Thursday, June 15, 2006

Web 2.0 and Computer Reuse

A great societal change is taking place. The new read/write web, now commonly referred to as "Web 2.0," is providing amazing opportunities for the use of computers in education. The ability to write to the web as well as to read from the web is fundamentally altering society, and ushering in a culture of participation the world has never before seen. Children in the poorest slums in Brazil keep online journals and correspond with affluent college students; political prisoners in repressive countries pass notes to family members who post them on blogs with a worldwide readership; families now store, catalog, and then share photo and video memories online. Many observers have likened the advent of these technologies to the invention of the printing press, and it seems likely the comparisons are accurate, and the that societal changes will be just as significant.

We now face both challenges and opportunities.
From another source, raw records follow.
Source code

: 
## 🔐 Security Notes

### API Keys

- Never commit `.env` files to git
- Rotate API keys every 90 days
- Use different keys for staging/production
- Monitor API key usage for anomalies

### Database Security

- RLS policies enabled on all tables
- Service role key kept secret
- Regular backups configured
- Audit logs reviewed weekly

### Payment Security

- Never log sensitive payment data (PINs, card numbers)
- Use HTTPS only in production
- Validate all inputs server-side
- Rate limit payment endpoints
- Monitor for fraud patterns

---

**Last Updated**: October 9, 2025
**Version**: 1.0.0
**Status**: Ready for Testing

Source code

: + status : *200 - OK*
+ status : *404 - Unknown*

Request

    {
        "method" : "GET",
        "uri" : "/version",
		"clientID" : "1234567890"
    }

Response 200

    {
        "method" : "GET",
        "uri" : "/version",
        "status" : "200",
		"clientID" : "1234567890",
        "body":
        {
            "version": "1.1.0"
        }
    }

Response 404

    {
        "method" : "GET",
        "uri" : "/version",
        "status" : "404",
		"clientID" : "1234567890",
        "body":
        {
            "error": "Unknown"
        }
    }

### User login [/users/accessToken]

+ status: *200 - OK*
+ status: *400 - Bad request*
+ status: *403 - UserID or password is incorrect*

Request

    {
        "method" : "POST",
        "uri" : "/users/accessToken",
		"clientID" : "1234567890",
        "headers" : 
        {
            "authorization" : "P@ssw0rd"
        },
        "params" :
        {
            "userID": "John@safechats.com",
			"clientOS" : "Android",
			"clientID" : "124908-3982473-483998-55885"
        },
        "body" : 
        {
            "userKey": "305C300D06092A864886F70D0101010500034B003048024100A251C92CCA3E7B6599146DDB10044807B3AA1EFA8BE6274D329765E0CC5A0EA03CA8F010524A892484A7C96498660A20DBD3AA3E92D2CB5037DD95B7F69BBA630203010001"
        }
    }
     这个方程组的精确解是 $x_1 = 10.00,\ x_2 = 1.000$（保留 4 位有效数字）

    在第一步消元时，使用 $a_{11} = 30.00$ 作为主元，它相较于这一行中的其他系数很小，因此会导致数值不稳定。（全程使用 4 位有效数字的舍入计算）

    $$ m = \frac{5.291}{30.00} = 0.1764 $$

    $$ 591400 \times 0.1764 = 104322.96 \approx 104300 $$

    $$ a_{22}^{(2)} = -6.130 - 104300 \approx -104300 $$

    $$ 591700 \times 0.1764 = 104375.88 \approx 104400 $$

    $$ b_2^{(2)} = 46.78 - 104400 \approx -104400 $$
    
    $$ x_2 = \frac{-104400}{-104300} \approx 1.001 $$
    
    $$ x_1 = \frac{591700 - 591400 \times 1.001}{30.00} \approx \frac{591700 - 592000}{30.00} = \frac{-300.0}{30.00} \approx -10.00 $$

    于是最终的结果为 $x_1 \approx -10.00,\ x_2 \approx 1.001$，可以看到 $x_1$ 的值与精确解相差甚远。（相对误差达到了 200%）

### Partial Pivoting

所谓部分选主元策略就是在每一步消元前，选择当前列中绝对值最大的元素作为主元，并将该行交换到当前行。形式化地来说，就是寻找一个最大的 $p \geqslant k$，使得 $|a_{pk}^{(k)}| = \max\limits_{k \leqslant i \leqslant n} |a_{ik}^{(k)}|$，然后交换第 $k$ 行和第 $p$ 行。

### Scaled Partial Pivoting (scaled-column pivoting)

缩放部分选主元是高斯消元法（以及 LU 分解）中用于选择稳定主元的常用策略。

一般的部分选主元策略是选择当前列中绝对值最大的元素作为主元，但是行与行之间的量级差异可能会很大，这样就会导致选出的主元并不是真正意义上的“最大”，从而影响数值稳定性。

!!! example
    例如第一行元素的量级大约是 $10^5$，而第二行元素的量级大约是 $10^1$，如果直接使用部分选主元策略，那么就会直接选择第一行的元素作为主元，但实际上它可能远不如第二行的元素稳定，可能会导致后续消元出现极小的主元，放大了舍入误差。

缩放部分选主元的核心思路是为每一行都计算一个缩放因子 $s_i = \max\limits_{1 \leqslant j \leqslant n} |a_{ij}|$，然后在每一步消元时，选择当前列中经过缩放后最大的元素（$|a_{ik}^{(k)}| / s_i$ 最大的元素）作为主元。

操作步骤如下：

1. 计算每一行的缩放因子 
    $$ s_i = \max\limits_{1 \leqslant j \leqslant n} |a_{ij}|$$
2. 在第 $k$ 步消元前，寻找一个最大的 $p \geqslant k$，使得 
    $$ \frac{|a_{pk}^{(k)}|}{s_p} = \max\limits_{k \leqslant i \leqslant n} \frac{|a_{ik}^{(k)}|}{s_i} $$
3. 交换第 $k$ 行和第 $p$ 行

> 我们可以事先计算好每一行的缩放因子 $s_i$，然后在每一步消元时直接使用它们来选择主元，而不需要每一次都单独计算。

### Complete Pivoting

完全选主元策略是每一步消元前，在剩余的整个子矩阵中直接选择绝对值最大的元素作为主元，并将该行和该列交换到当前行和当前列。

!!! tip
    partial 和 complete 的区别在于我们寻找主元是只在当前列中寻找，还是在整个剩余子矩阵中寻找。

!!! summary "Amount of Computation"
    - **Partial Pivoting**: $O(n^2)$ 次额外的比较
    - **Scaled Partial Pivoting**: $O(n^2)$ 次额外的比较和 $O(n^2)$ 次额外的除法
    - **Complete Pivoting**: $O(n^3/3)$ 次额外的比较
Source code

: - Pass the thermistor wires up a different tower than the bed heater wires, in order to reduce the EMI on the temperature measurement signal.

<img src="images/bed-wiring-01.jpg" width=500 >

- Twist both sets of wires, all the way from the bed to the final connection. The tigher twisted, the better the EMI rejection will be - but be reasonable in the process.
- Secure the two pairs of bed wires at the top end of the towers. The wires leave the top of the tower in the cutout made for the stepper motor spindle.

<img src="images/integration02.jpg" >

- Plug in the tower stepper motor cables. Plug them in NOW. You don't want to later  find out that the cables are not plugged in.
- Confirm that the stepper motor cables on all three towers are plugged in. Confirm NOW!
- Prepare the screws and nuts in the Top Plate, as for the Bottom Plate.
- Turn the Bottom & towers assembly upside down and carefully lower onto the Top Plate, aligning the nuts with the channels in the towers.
Just as the invention of moveable type allowed the wide disemmination of all kinds of printed material, both good and bad, the read/write web presents parents and educators with the challenge of a medium where there are both perceived and real dangers. As we sort those challenges out, we have a unique opportunity to teach the technologies of the web to today's youth, and to coach them not only in the appropriate use of these technologies, but in becoming true contributors to the accumulated knowledge of the world.

There is some really good news. The educational applications inherent in Web 2.0 have taken basic computer use well beyond the traditional teaching of office-productivity applications and web research, but the computing power needed for these technologies is actually very low--in many cases, just a web browser is needed. This means that at the very time that we are likely to conclude that we really do need a computer for every student in school, we should now be able to afford them. Current estimates are that close to 100,000 computers are obsoleted in the US every day, less than 5% of which get reused here in this country, but the great majority of which are fully capable of running Web 2.0 applications.

What an incredible opportunity to kill two birds with one stone: to provide computers in classrooms at a time when they can really make a difference, by re-using existing technology.